Posted June 26, 2013 at 9:25 pm


Both Springer and Sandstorm sold in 1986, and both were car-to-helicopter Triple Changers.  Both were not great Triple Changers.  Springer was designed as a cartoon character first, like most of the new Transformers The Movie characters, and so his toy was kind of a robot who becomes this vague vehicle thing that's two vague vehicle things if you squint at it.  Sandstorm, on the other hand, was designed as an actual Triple Changer, more in line with the other four Triple Changers sold that year.  He's everything Springer's original toy wishes he could've been.

And now he IS Springer's toy.

When you've got two car-to-helicopter Triple Changers and Hasbro makes one of them, there's a good chance they're a headswap and a redeco away from making the other, especially when the other guy isn't nearly as well known, meaning you can take more liberties with his design.  But apparently Hasbro was all, yeah, okay, we could do that, but what if we also heavily retool him to give him different vehicle modes and a different transformation?  Like a boss?

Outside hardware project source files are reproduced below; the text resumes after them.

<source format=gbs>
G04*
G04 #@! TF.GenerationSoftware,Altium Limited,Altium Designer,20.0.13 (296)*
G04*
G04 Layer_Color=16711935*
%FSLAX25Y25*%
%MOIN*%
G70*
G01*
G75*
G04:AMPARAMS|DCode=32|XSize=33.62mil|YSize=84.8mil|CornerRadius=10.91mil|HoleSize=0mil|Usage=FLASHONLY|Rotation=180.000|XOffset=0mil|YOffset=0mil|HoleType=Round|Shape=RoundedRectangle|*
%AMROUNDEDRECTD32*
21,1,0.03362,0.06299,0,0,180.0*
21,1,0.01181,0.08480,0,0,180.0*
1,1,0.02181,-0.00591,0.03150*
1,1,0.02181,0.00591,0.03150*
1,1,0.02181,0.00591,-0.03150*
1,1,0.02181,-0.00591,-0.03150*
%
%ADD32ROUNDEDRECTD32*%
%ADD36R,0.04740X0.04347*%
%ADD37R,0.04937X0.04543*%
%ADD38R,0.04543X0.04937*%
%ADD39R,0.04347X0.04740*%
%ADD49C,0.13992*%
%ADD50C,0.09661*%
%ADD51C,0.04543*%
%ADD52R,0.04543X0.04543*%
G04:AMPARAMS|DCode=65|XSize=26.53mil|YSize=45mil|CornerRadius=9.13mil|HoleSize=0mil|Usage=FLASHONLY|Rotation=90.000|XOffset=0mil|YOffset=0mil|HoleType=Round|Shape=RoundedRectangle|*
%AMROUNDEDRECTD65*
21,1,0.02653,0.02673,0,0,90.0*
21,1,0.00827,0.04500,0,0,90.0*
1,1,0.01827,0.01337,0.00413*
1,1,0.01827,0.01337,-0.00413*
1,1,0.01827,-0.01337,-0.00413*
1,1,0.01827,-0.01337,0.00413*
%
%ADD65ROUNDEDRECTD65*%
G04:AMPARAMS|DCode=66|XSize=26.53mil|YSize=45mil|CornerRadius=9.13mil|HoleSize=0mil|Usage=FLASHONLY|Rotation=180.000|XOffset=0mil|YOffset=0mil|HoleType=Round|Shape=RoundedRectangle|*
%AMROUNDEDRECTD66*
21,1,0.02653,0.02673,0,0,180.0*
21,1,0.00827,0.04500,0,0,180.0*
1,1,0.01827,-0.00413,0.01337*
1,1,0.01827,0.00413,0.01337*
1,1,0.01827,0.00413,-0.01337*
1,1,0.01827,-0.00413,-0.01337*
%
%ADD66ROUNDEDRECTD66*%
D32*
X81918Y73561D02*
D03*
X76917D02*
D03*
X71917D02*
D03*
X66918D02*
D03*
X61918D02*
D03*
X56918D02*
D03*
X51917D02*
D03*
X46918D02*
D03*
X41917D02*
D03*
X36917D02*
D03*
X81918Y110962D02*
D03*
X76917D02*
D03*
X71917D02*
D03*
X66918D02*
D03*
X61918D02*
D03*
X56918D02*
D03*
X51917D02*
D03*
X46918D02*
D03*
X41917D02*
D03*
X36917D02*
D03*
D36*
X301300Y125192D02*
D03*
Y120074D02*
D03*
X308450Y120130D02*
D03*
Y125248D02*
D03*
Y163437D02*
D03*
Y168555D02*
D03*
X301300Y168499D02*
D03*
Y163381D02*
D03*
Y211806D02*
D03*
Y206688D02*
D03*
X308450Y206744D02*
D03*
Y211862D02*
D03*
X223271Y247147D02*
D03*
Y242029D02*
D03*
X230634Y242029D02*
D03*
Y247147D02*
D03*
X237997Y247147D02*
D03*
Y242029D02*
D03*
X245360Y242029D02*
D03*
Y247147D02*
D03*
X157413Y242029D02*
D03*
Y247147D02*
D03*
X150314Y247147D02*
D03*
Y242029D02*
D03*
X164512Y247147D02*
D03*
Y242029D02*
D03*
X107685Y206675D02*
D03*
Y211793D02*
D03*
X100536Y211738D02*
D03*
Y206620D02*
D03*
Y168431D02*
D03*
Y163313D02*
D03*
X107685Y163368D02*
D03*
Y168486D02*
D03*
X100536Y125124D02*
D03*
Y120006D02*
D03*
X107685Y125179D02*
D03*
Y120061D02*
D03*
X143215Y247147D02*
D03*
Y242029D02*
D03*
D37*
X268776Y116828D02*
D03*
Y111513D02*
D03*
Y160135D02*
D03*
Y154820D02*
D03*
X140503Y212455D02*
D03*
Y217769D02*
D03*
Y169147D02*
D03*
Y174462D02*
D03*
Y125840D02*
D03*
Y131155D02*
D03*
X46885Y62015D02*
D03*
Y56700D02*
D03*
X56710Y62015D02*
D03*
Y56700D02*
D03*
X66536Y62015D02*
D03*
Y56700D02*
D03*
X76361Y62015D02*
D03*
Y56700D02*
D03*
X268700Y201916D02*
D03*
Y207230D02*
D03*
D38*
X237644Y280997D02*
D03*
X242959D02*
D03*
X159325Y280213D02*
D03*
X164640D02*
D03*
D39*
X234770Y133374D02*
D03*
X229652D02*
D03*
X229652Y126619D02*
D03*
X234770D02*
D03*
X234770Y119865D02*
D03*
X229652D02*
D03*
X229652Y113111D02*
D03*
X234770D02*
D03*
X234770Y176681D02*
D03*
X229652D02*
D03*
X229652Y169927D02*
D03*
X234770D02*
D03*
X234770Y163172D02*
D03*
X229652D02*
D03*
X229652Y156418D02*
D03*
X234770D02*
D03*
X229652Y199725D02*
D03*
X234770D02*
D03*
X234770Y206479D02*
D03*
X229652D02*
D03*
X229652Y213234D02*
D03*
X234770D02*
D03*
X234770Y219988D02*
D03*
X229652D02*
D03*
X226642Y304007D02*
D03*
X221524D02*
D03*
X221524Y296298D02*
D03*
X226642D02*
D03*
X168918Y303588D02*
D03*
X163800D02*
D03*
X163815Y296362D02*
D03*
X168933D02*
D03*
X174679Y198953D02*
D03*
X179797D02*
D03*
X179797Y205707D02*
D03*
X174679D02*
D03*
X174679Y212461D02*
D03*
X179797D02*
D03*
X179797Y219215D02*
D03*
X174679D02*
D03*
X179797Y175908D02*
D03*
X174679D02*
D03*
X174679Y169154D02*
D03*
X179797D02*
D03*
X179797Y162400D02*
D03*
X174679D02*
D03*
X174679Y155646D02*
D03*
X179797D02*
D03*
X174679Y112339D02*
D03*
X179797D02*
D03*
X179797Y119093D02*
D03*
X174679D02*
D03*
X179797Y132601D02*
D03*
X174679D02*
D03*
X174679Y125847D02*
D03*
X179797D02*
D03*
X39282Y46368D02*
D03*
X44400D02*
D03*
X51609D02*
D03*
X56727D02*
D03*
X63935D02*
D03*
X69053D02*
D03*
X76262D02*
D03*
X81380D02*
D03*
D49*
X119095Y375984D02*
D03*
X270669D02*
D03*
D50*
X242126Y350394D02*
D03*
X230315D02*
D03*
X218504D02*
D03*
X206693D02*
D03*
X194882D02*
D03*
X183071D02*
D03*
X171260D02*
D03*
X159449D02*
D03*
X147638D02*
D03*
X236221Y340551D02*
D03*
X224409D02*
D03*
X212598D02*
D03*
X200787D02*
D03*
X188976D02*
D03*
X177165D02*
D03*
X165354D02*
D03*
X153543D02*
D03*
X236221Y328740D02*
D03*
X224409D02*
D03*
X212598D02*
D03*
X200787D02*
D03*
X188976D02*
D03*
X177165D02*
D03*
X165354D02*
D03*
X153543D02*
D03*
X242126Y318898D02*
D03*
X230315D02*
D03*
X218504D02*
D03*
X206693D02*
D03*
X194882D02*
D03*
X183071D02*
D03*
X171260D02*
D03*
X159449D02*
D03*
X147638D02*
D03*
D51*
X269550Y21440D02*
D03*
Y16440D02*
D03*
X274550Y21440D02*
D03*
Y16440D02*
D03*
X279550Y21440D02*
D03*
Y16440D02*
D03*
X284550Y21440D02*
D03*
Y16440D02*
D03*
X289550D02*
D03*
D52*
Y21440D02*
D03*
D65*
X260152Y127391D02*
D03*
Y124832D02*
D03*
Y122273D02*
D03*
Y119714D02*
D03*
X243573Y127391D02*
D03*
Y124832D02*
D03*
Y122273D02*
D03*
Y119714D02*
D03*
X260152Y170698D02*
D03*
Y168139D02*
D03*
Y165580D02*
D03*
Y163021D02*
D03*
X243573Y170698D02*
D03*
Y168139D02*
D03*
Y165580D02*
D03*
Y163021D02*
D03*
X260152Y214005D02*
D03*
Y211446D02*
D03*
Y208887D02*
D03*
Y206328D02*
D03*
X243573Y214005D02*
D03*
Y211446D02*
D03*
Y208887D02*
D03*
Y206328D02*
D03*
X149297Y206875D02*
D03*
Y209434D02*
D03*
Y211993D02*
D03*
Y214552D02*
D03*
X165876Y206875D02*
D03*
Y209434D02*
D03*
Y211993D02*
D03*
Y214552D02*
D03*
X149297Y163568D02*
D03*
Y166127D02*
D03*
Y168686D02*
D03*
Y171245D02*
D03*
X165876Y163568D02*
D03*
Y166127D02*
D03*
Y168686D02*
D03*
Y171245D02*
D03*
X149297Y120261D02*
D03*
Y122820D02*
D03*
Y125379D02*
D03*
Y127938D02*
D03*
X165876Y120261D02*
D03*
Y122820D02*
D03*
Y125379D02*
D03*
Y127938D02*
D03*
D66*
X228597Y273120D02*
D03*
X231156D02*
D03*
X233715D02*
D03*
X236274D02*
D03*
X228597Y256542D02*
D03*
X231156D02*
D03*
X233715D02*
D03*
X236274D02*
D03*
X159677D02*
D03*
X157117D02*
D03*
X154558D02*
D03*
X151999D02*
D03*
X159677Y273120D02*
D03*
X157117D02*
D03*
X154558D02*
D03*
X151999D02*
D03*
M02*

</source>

At a glance, Sandstorm seems like he might be an entirely different toy.  Much of the toy's engineering and parts are the same, but between all the new parts and the strikingly different color scheme, they could be confused for different tooling entirely by casual buyers.  Sandstorm's land mode is now an offroad dunebuggy thing with a wire-frame bumper and oversized hind wheels, the latter of which flip to become VTOL engines for his new hovercraft mode (instead of the traditional helicopter mode).  You like his new hovercraft tailwings?  Well, they fold over to become his roof and armor up his windows in land vehicle mode.  The VTOL engines and the tailfins also change the robot mode's silhouette significantly.  All the new parts are used pretty efficiently.  You can fold the kibble that pops up behind his head if you want, and it fits snugly into his back, but I'm fine doing it the instructions way since I think of Sandstorm having kibble up over his head like on the original toy.

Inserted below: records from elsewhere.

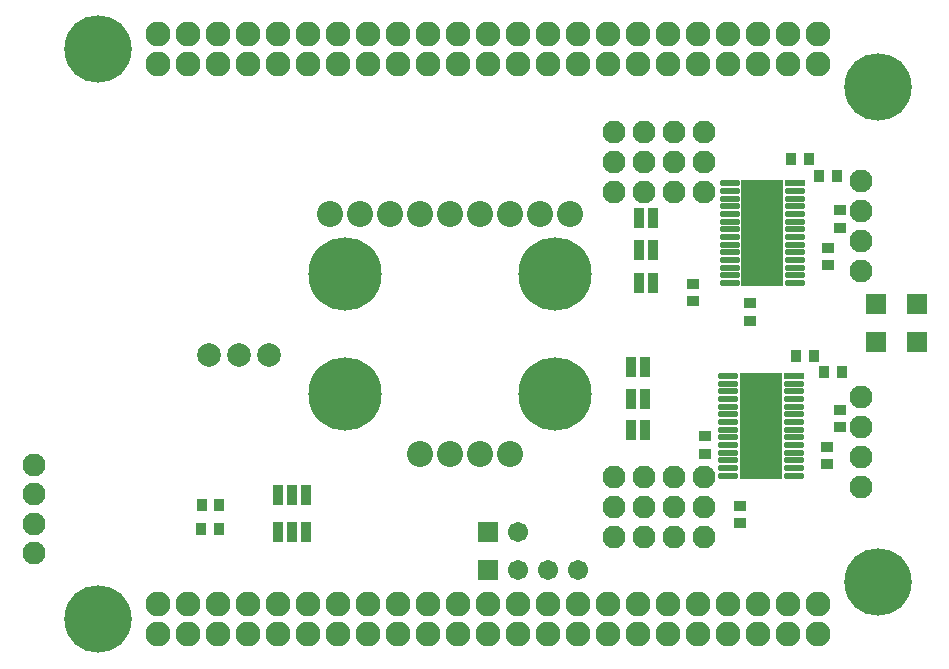
<source format=gbs>
G04 Layer_Color=16711935*
%FSLAX25Y25*%
%MOIN*%
G70*
G01*
G75*
%ADD52R,0.13976X0.35689*%
%ADD56R,0.06800X0.06800*%
%ADD58R,0.04343X0.03556*%
%ADD63R,0.03556X0.04343*%
%ADD68C,0.07690*%
%ADD69C,0.06706*%
%ADD70R,0.06706X0.06706*%
%ADD71C,0.07887*%
%ADD72C,0.08280*%
%ADD73C,0.22453*%
%ADD74R,0.13792X0.34265*%
%ADD75C,0.08674*%
%ADD76C,0.24422*%
%ADD77C,0.03556*%
%ADD78R,0.03753X0.06706*%
%ADD79O,0.06706X0.02178*%
%ADD80R,0.06706X0.02178*%
D52*
X378650Y177069D02*
D03*
X379075Y241289D02*
D03*
D56*
X417000Y205000D02*
D03*
X430500D02*
D03*
X417000Y217500D02*
D03*
X430500D02*
D03*
D58*
X371500Y144547D02*
D03*
Y150453D02*
D03*
X375000Y212047D02*
D03*
Y217953D02*
D03*
X405000Y176547D02*
D03*
Y182453D02*
D03*
X400500Y164166D02*
D03*
Y170071D02*
D03*
X360000Y167595D02*
D03*
Y173500D02*
D03*
X405000Y243047D02*
D03*
Y248953D02*
D03*
X401000Y230547D02*
D03*
Y236453D02*
D03*
X355898Y218547D02*
D03*
Y224453D02*
D03*
D63*
X396291Y200453D02*
D03*
X390386D02*
D03*
X405621Y195000D02*
D03*
X399715D02*
D03*
X394500Y266000D02*
D03*
X388595D02*
D03*
X403953Y260354D02*
D03*
X398047D02*
D03*
X192095Y150500D02*
D03*
X198000D02*
D03*
X192047Y142500D02*
D03*
X197953D02*
D03*
D68*
X136299Y134500D02*
D03*
Y144343D02*
D03*
Y154185D02*
D03*
Y164028D02*
D03*
X412000Y156547D02*
D03*
Y166547D02*
D03*
Y186547D02*
D03*
Y176547D02*
D03*
Y228500D02*
D03*
Y238500D02*
D03*
Y258500D02*
D03*
Y248500D02*
D03*
X339500Y255000D02*
D03*
Y275000D02*
D03*
X329500Y255000D02*
D03*
Y265000D02*
D03*
Y275000D02*
D03*
X339500Y265000D02*
D03*
X349500Y255000D02*
D03*
Y265000D02*
D03*
Y275000D02*
D03*
X359500Y255000D02*
D03*
Y265000D02*
D03*
Y275000D02*
D03*
X349500Y160000D02*
D03*
Y140000D02*
D03*
X359500Y160000D02*
D03*
Y150000D02*
D03*
Y140000D02*
D03*
X349500Y150000D02*
D03*
X339500Y160000D02*
D03*
Y150000D02*
D03*
Y140000D02*
D03*
X329500Y160000D02*
D03*
Y150000D02*
D03*
Y140000D02*
D03*
D69*
X297500Y141500D02*
D03*
Y129000D02*
D03*
X307500D02*
D03*
X317500D02*
D03*
D70*
X287500Y141500D02*
D03*
Y129000D02*
D03*
D71*
X194500Y200500D02*
D03*
X204500D02*
D03*
X214500D02*
D03*
D72*
X367500Y107500D02*
D03*
Y117500D02*
D03*
X377500D02*
D03*
Y107500D02*
D03*
X397500D02*
D03*
Y117500D02*
D03*
X387500D02*
D03*
Y107500D02*
D03*
X347500D02*
D03*
Y117500D02*
D03*
X357500D02*
D03*
Y107500D02*
D03*
X337500D02*
D03*
Y117500D02*
D03*
X257500Y107500D02*
D03*
Y117500D02*
D03*
X267500D02*
D03*
Y107500D02*
D03*
X287500D02*
D03*
Y117500D02*
D03*
X277500D02*
D03*
Y107500D02*
D03*
X317500D02*
D03*
Y117500D02*
D03*
X327500D02*
D03*
Y107500D02*
D03*
X307500D02*
D03*
Y117500D02*
D03*
X297500D02*
D03*
Y107500D02*
D03*
X217500D02*
D03*
Y117500D02*
D03*
X227500D02*
D03*
Y107500D02*
D03*
X247500D02*
D03*
Y117500D02*
D03*
X237500D02*
D03*
Y107500D02*
D03*
X197500D02*
D03*
Y117500D02*
D03*
X207500D02*
D03*
Y107500D02*
D03*
X187500D02*
D03*
Y117500D02*
D03*
X177500D02*
D03*
Y107500D02*
D03*
Y297500D02*
D03*
Y307500D02*
D03*
X187500D02*
D03*
Y297500D02*
D03*
X207500D02*
D03*
Y307500D02*
D03*
X197500D02*
D03*
Y297500D02*
D03*
X237500D02*
D03*
Y307500D02*
D03*
X247500D02*
D03*
Y297500D02*
D03*
X227500D02*
D03*
Y307500D02*
D03*
X217500D02*
D03*
Y297500D02*
D03*
X297500D02*
D03*
Y307500D02*
D03*
X307500D02*
D03*
Y297500D02*
D03*
X327500D02*
D03*
Y307500D02*
D03*
X317500D02*
D03*
Y297500D02*
D03*
X277500D02*
D03*
Y307500D02*
D03*
X287500D02*
D03*
Y297500D02*
D03*
X267500D02*
D03*
Y307500D02*
D03*
X257500D02*
D03*
Y297500D02*
D03*
X337500Y307500D02*
D03*
Y297500D02*
D03*
X357500D02*
D03*
Y307500D02*
D03*
X347500D02*
D03*
Y297500D02*
D03*
X387500D02*
D03*
Y307500D02*
D03*
X397500D02*
D03*
Y297500D02*
D03*
X377500D02*
D03*
Y307500D02*
D03*
X367500D02*
D03*
Y297500D02*
D03*
D73*
X157500Y112500D02*
D03*
Y302500D02*
D03*
X417500Y290000D02*
D03*
Y125000D02*
D03*
D74*
X378650Y177000D02*
D03*
X379075Y241220D02*
D03*
D75*
X235000Y247500D02*
D03*
X245000D02*
D03*
X255000D02*
D03*
X265000D02*
D03*
X275000D02*
D03*
X285000D02*
D03*
X295000D02*
D03*
X305000D02*
D03*
X315000D02*
D03*
X295000Y167500D02*
D03*
X285000D02*
D03*
X275000D02*
D03*
X265000D02*
D03*
D76*
X240000Y187500D02*
D03*
Y227500D02*
D03*
X310000D02*
D03*
Y187500D02*
D03*
D77*
X383775Y192334D02*
D03*
X378675D02*
D03*
X373575D02*
D03*
X383775Y187234D02*
D03*
X378675D02*
D03*
X373575D02*
D03*
X383775Y182134D02*
D03*
X378675D02*
D03*
X373575D02*
D03*
X383775Y177034D02*
D03*
X378675D02*
D03*
X373575D02*
D03*
X378675Y171934D02*
D03*
X373575D02*
D03*
X383775Y166834D02*
D03*
X378675D02*
D03*
X373575D02*
D03*
X383775Y161634D02*
D03*
X378675D02*
D03*
X373575D02*
D03*
X383776Y171933D02*
D03*
X384200Y256554D02*
D03*
X379100D02*
D03*
X374000D02*
D03*
X384200Y251454D02*
D03*
X379100D02*
D03*
X374000D02*
D03*
X384200Y246354D02*
D03*
X379100D02*
D03*
X374000D02*
D03*
X384200Y241254D02*
D03*
X379100D02*
D03*
X374000D02*
D03*
X379100Y236154D02*
D03*
X374000D02*
D03*
X384200Y231054D02*
D03*
X379100D02*
D03*
X374000D02*
D03*
X384200Y225854D02*
D03*
X379100D02*
D03*
X374000D02*
D03*
X384201Y236154D02*
D03*
D78*
X340000Y196500D02*
D03*
X335276D02*
D03*
X340000Y186000D02*
D03*
X335276D02*
D03*
X340000Y175500D02*
D03*
X335276D02*
D03*
X342500Y246354D02*
D03*
X337776D02*
D03*
X342500Y235500D02*
D03*
X337776D02*
D03*
X342500Y224500D02*
D03*
X337776D02*
D03*
X227000Y141570D02*
D03*
X222276D02*
D03*
X217551D02*
D03*
Y153937D02*
D03*
X222276D02*
D03*
X227000D02*
D03*
D79*
X367724Y160366D02*
D03*
Y162925D02*
D03*
Y165484D02*
D03*
Y168043D02*
D03*
Y170602D02*
D03*
Y173161D02*
D03*
Y175720D02*
D03*
Y178279D02*
D03*
Y180839D02*
D03*
Y183398D02*
D03*
Y185957D02*
D03*
Y188516D02*
D03*
Y191075D02*
D03*
Y193634D02*
D03*
X389575Y160366D02*
D03*
Y162925D02*
D03*
Y165484D02*
D03*
Y168043D02*
D03*
Y170602D02*
D03*
Y173161D02*
D03*
Y175720D02*
D03*
Y178279D02*
D03*
Y180839D02*
D03*
Y183398D02*
D03*
Y185957D02*
D03*
Y188516D02*
D03*
Y191075D02*
D03*
X368150Y224587D02*
D03*
Y227146D02*
D03*
Y229705D02*
D03*
Y232264D02*
D03*
Y234823D02*
D03*
Y237382D02*
D03*
Y239941D02*
D03*
Y242500D02*
D03*
Y245059D02*
D03*
Y247618D02*
D03*
Y250177D02*
D03*
Y252736D02*
D03*
Y255295D02*
D03*
Y257854D02*
D03*
X390000Y224587D02*
D03*
Y227146D02*
D03*
Y229705D02*
D03*
Y232264D02*
D03*
Y234823D02*
D03*
Y237382D02*
D03*
Y239941D02*
D03*
Y242500D02*
D03*
Y245059D02*
D03*
Y247618D02*
D03*
Y250177D02*
D03*
Y252736D02*
D03*
Y255295D02*
D03*
D80*
X389575Y193634D02*
D03*
X390000Y257854D02*
D03*
M02*

</source>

Like Springer, Sandstorm has a gun (a completely different one) that hooks up under his cockpit in ways unexplained by the instructions.  And also like Springer, you kind of have to start shoving stuff everywhere until you find the elusive groove that snaps into the elusive slot.  His gun has one firing missile instead of Springer's two, and because Sandstorm isn't a helicopter anymore, he doesn't come with the propeller sword either.  A trade-off for the awesome color scheme, I guess.

Sandstorm's traditional mustard-and-orange color scheme has been contrasted dramatically into a very visually grabbing yellow and orange.  He's hard to look away from, he's so pretty.  If I didn't have such a hard-on for Springer and Nick Roche, Sandstorm would be the best of the two just by virtue of his color scheme.  Even then, he and Springer are often neck-and-neck in my brain.